Participants. The present study was conducted where German language courses were offered to about 200 students in a university in Beijing and to international students in a university in Germany. All (Chinese) students of German language courses in the two universities were invited. The final valid data were collected from 138 students from the university in Beijing (in-China) and 91 students from the university in Germany (SA). With an age range of 17 to 29 and an average age of 20.73 (SD = 1.97), 118 (85.5%) in-China students were undergraduates and 14 (14.5%) postgraduates. They had learned German for an average of 1.23 (SD = 1.23) years, been living/studying in Germany for an average of .05 (SD = .29) years, and spent an average of .029 (SD = .70), .33(SD = .57), .25(SD = .39) and .047 (SD = .42) hours in communicating in, reading, listening to and writing in German every day respectively. With an age range of 18 to 27 and an average age of 20.46 (SD = 1.85), 85 (93.4%) SA learners were undergraduates and 6 (6.5%) postgraduates. They had learned German for an average of 2.04 (SD = 1.14) years, been living/studying in Germany for an average of .27 (SD = .46) years, and spent an average of .85 (SD = .87), .85 (SD = .75), .77 (SD = 1.03) and 1.47 (SD = 1.48) hours in communicating in, reading, listening to and writing in German every day respectively. After that, 10 in-China and 15 SA survey respondents were interviewed.

Instruments. A mixed-methods approach was used in the present research (Creswell, 2009) , as detailed below.

Background Information Questionnaire. The Background Information Questionnaire intended to gather such information about the participants as gender, age, length of stay in Germany, and time spent in learning German.

German Test Performance. The students’ final German course grades were collected as their test performance.

The Motivation for Learning German Questionnaire. This 34-item Motivation for Learning German Questionnaire (MLGQ) (Cronbach alpha = .901 in in-China and .922 in SA contexts) was developed based on the results of Liu and Li’s (2018) study. As previously discussed, their (2018) study revealed a number of motivations for Chinese college students to study German in an in-China context. The present study pooled these motivations into a survey in Chinese, which was then sent to 10 participants in Liu and Li (2018) for confirmation and revision. The feedback was further evaluated by two peer researchers as well as the authors and incorporated into a revised survey, which was then piloted on a Chinese studying in a university in Germany. The result produced the 34 item 5-point Likert scale used in the present study.

Problem set =
A. Translate this sentence from the study excerpt into Spanish: "The students’ final German course grades were collected as their test performance."
B. Revise the passage of the study excerpt that opens with the words containing "Background Information Questionnaire." and closes with "in learning German.", changing "gather" to "collect".
Work only from the study excerpt above.

Data below =
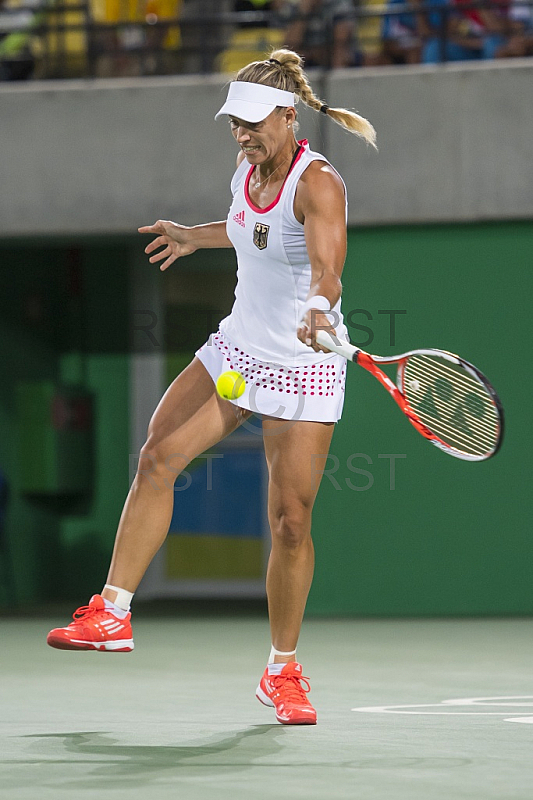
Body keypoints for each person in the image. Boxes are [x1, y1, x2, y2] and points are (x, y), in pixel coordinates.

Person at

Solutions per task =
A. Las calificaciones finales de los estudiantes en el curso de alemán se recopilaron como su rendimiento en las pruebas.

B.
Background Information Questionnaire. The Background Information Questionnaire intended to collect such information about the participants as gender, age, length of stay in Germany, and time spent in learning German.